Navy Plans Test Flight to Ease Noise Concerns : Oxnard: The military proposes flying jets within a mile of houses and within 100 feet above the sea in checks of anti-aircraft weapons.
As part of a plan to begin flying military jets one mile from beach houses, the Navy plans a test flight today near Silver Strand in Oxnard to quiet residents’ fears of deafening noise and possible accidents.
Navy officials said they expect the 2 p.m. flight demonstration to draw dozens of residents, public officials and federal aviation regulators.
“We’re trying to prove it’s not as bad as everybody thinks it might be,” said Cmdr. Steven Rose, a Navy liaison to the Federal Aviation Administration. Navy jets in Ventura County are currently limited to the air space around Point Mugu Naval Air Weapons Station south of Oxnard.
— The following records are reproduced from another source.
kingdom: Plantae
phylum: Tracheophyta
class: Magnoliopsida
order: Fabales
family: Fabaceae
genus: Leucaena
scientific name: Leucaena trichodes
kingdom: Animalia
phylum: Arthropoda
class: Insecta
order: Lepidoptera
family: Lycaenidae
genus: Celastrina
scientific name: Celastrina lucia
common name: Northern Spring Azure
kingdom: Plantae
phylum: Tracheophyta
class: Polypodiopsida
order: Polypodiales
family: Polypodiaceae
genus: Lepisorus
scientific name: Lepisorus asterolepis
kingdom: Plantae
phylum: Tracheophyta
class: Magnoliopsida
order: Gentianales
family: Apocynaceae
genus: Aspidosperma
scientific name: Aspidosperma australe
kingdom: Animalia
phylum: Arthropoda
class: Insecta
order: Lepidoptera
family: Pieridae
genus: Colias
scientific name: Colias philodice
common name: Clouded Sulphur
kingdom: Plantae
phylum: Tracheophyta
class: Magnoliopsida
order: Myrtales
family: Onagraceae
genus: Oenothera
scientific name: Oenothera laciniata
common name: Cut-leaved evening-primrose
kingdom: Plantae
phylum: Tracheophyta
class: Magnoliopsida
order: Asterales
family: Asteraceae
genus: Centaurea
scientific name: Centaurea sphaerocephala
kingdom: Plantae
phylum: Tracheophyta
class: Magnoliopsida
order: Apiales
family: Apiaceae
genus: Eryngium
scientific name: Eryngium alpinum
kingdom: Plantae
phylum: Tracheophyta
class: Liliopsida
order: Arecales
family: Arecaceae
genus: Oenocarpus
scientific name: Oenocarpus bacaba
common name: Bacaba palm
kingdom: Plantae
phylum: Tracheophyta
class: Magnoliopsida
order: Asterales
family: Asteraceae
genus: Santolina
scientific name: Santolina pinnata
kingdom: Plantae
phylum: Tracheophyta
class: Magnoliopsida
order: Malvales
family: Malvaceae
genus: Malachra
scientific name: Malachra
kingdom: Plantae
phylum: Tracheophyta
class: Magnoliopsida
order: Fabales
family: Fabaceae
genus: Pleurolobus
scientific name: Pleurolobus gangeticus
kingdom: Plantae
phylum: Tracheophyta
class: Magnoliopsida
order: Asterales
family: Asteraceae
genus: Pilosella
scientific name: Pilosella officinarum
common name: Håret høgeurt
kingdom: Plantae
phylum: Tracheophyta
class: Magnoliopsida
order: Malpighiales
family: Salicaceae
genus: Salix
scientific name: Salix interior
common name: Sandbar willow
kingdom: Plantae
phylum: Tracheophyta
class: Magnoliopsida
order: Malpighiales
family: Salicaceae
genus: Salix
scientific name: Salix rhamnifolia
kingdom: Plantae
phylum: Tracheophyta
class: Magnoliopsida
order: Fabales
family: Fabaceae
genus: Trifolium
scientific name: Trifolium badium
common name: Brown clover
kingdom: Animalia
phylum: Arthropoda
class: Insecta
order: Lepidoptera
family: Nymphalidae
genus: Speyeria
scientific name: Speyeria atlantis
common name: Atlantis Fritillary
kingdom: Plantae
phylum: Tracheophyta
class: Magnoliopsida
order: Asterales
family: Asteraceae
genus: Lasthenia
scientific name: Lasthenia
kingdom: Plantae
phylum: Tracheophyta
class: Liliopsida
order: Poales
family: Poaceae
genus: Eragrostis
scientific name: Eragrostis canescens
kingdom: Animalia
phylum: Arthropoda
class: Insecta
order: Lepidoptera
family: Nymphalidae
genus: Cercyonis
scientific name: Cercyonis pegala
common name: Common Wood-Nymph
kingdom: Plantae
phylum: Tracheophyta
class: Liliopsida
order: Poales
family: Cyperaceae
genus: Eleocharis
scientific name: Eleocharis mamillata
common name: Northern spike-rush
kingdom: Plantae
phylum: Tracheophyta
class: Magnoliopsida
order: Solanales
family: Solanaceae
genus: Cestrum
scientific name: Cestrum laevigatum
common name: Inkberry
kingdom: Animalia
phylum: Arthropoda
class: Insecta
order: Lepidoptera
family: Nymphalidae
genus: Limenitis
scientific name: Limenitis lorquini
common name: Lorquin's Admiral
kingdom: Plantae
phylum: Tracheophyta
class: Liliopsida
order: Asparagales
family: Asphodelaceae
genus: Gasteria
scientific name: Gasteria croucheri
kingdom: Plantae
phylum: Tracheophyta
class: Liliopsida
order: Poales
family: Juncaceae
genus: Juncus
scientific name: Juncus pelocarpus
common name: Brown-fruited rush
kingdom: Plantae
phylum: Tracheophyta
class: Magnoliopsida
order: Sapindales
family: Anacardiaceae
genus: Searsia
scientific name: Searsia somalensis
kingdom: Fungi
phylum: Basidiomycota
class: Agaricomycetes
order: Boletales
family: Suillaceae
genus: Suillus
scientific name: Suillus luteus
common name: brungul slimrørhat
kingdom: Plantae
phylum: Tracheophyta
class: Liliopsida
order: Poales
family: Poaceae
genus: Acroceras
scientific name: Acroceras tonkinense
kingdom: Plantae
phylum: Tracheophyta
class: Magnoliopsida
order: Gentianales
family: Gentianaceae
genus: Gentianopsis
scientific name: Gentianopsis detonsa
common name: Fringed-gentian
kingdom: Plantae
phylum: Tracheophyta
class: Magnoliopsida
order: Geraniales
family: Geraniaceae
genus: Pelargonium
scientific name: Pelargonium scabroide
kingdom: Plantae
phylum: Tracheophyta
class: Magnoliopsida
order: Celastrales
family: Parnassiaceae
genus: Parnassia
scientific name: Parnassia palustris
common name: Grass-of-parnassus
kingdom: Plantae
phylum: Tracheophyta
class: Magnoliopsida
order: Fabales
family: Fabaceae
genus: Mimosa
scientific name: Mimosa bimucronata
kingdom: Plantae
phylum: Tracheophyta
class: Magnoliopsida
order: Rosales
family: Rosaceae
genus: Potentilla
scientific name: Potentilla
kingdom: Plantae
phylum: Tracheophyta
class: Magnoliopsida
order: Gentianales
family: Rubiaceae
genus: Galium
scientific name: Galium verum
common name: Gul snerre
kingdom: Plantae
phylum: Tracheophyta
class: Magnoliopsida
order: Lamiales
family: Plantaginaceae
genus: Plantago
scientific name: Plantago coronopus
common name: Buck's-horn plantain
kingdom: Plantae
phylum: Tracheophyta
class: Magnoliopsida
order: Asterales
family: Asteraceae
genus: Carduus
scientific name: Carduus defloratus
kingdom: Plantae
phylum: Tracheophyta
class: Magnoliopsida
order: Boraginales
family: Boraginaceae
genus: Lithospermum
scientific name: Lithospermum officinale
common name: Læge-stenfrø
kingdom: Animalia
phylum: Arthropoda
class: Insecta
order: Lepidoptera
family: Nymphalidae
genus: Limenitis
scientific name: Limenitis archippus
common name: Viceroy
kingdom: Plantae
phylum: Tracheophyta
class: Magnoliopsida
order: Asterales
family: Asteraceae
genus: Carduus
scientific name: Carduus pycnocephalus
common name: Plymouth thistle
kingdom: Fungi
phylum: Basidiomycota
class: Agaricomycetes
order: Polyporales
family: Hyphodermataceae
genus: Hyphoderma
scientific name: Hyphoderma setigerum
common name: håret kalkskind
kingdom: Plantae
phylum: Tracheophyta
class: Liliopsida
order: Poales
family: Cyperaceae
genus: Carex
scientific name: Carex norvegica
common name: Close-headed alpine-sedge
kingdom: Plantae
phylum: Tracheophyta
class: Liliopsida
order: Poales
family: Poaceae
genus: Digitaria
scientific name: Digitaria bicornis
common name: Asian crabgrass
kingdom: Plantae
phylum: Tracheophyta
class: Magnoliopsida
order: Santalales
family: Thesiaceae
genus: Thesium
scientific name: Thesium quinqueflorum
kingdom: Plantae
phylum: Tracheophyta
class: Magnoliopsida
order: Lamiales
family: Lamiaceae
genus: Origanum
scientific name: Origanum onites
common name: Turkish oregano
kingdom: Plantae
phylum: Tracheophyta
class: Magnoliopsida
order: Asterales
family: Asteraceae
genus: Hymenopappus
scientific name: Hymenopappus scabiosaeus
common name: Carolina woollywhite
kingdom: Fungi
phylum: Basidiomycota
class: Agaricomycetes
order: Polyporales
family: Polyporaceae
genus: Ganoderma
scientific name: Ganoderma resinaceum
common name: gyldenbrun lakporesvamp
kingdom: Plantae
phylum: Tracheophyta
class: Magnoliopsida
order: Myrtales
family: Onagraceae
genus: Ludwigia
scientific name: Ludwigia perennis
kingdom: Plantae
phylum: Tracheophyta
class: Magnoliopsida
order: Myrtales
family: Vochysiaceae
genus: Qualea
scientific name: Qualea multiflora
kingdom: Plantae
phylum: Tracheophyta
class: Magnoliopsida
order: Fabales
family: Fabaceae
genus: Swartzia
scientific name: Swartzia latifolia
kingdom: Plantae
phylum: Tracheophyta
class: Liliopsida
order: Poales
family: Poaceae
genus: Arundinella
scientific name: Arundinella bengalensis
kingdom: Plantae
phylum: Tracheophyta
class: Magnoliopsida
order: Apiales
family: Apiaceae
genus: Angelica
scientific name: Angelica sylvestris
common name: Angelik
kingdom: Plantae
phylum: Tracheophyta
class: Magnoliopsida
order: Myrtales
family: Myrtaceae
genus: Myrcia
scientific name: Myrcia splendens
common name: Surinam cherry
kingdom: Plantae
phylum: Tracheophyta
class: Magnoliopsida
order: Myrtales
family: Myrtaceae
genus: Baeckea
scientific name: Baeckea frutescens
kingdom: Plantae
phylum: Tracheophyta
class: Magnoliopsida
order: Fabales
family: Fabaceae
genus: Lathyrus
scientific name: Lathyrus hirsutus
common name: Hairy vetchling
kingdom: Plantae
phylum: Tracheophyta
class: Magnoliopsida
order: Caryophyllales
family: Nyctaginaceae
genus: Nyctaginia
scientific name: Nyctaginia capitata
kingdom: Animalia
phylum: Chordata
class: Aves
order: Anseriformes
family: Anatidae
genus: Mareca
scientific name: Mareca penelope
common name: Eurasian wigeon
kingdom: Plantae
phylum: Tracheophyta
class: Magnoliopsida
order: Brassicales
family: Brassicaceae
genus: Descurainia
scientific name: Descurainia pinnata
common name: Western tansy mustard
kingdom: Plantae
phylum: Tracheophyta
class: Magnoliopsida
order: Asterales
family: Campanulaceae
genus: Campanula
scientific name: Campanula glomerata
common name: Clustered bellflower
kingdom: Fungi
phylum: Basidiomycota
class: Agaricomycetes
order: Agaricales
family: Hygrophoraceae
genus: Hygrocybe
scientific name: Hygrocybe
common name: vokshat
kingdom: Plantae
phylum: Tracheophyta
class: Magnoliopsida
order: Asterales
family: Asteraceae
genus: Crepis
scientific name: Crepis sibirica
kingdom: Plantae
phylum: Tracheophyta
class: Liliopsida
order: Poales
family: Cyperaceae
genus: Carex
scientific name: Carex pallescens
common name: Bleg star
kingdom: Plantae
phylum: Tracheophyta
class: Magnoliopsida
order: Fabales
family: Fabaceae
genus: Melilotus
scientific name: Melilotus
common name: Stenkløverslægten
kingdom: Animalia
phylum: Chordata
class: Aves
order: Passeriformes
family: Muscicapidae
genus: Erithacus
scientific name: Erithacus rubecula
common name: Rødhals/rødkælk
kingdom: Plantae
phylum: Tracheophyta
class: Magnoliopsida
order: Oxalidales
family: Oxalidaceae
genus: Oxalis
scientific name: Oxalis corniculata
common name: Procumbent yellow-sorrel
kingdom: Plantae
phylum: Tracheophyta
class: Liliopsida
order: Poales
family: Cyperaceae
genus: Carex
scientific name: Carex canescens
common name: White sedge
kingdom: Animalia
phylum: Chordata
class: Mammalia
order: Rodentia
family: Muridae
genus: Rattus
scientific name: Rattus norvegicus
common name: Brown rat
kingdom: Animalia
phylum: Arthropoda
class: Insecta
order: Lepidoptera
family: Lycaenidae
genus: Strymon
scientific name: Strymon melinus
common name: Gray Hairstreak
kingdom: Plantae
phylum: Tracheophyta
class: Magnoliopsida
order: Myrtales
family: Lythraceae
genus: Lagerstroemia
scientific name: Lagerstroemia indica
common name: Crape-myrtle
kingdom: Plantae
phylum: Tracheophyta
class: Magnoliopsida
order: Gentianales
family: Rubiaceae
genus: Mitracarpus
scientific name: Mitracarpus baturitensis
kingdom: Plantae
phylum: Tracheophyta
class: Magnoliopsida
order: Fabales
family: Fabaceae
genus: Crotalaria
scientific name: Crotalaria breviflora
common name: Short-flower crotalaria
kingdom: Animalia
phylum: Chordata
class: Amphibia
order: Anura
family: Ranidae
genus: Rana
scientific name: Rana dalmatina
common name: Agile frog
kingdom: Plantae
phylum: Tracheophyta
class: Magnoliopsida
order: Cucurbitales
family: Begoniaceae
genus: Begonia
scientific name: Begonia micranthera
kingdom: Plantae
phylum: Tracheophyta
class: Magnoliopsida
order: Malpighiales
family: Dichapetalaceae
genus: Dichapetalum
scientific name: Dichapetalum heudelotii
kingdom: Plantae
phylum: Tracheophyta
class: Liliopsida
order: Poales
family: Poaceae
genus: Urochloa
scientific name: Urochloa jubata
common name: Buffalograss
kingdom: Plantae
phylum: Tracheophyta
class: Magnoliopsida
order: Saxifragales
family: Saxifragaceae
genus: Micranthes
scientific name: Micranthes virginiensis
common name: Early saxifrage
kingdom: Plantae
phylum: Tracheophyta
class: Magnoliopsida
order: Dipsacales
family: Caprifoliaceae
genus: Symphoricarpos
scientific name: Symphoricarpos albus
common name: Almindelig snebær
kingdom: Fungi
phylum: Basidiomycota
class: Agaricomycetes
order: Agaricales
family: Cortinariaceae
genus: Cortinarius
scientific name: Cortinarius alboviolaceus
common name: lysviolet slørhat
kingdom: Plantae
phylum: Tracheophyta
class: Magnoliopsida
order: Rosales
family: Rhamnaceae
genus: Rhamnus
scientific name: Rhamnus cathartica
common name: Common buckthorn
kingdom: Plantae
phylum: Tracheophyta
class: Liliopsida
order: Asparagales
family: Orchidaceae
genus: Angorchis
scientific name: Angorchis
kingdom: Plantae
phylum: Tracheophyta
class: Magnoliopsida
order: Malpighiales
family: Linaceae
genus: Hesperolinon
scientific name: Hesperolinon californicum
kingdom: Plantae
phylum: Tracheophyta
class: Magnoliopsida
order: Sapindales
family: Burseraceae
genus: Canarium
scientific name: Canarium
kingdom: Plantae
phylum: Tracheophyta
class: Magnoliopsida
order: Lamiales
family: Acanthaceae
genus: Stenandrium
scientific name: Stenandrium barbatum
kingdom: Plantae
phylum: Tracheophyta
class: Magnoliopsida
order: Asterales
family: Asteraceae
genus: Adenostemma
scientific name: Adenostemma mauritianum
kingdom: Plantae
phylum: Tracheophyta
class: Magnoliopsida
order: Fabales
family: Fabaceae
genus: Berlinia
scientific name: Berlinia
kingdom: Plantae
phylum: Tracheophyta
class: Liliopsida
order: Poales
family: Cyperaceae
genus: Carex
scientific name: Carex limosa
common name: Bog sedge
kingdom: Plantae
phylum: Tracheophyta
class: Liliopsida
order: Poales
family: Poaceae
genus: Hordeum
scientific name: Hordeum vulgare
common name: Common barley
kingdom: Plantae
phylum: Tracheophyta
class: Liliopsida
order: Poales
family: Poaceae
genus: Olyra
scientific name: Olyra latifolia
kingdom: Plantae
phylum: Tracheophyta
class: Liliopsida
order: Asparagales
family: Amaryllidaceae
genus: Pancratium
But now a division at the Port Hueneme Navy base wants to fly jets to test anti-aircraft weapons systems.
Port Hueneme’s Naval Surface Warfare Center is proposing to fly high-powered jets as close as 100 feet above the waters of Port Hueneme Harbor and within one mile of Silver Strand’s beachfront homes.
Taking off from Point Mugu, the jets would head west over the ocean before turning northeast and zooming straight toward Silver Strand and Port Hueneme base.
At one mile from shore, the aircraft would make a U-turn, heading back to sea and to Point Mugu for landing, Rose said.
If approved by the FAA, the Navy would fly the jets any time between 10 a.m. and 10 p.m. for 1 1/2-hour periods up to 30 hours a month. Navy officials say that planes would fly for no more than a total of 12 hours most months.
But Rose said the Navy plans for most of the flights to use Lear jets flying at roughly the same speeds as commercial airlines, Rose said.
“The Lear is going to be so quiet probably no one is even going to know it’s there,” he said. “It’s a quiet, quiet aircraft.”
But 10% to 20% of the flights would be by F-14 Tomahawk or F/A-18 Hornet fighter jets at speeds of 350 to 550 knots--a third faster than typical commercial planes.
“Those will be noisy,” Rose said.
Navy officials stressed, however, that none of the jets would fly closer than one mile from the Silver Strand beachfront community.
And because of the distance, Rose said, the whine from the fighter jets would be no louder to residents than the sounds of street traffic.
But some residents said any more noise would be too much.
Earl Beck, 58, a retired computer marketer who has lived in Silver Strand 12 years, said he and his neighbors are already annoyed at helicopter flights over their area.
“If this is going to be additional noise, then we’ve got a problem,” he said.
And resident Bob Launius, 36, said he’s concerned the jets will disturb not only neighbors but also boaters who sail out of nearby Channel Islands Harbor.
“I don’t want to have to deal with the noise at all,” he said. “This is a total residential neighborhood. If they want to do any low-level flyovers, why don’t they do it over Point Mugu? The people that live there volunteered to put up with that type of stuff because they live on a Navy base.”
As for the many residents and tourists who enjoy recreational boating in the waters off Port Hueneme Harbor, Launius said: “The quality of life will go down immensely with some jet screaming over you when you’re out sailing.”
But Gordon Clark, port captain for the Channel Islands Yacht Club north of Silver Strand, said residents and boaters should be willing to put up with some inconvenience because the Navy’s development of weapons systems are in the national interest.
“There’s going to be some noise,” Clark said. “But we do have to pay a price for our freedom.” And Pete Becker, project engineer for the Naval Surface Warfare Center, said the Navy would give 24 hours notice to local marinas and harbors prior to every flight.
If boats were in the waters at a time when jets were to conduct low-level flights, the Navy would cancel the tests that day rather than risk accidents, Becker said.
Navy officials said the flight tests would save taxpayers $13 million a year.
The Naval Surface Warfare Center now tests the sophisticated radar and weapon systems that it develops aboard ships at sea.
If the jet flights are approved, the Navy would save the expense of the shipboard experiments.
Instead, Navy engineers would test the sophisticated radar equipment on base by tracking and targeting the jets as if they were enemy missiles bound for Port Hueneme.
“The aircraft are simulating cruise missiles flying into a self-defense system,” Rose said.
But Launius said he’s concerned that even if the flights prove to be more annoying than expected, residents will have little recourse with the Navy for limiting or halting the tests.
“Once this gets started, it gets very hard to stop,” he said.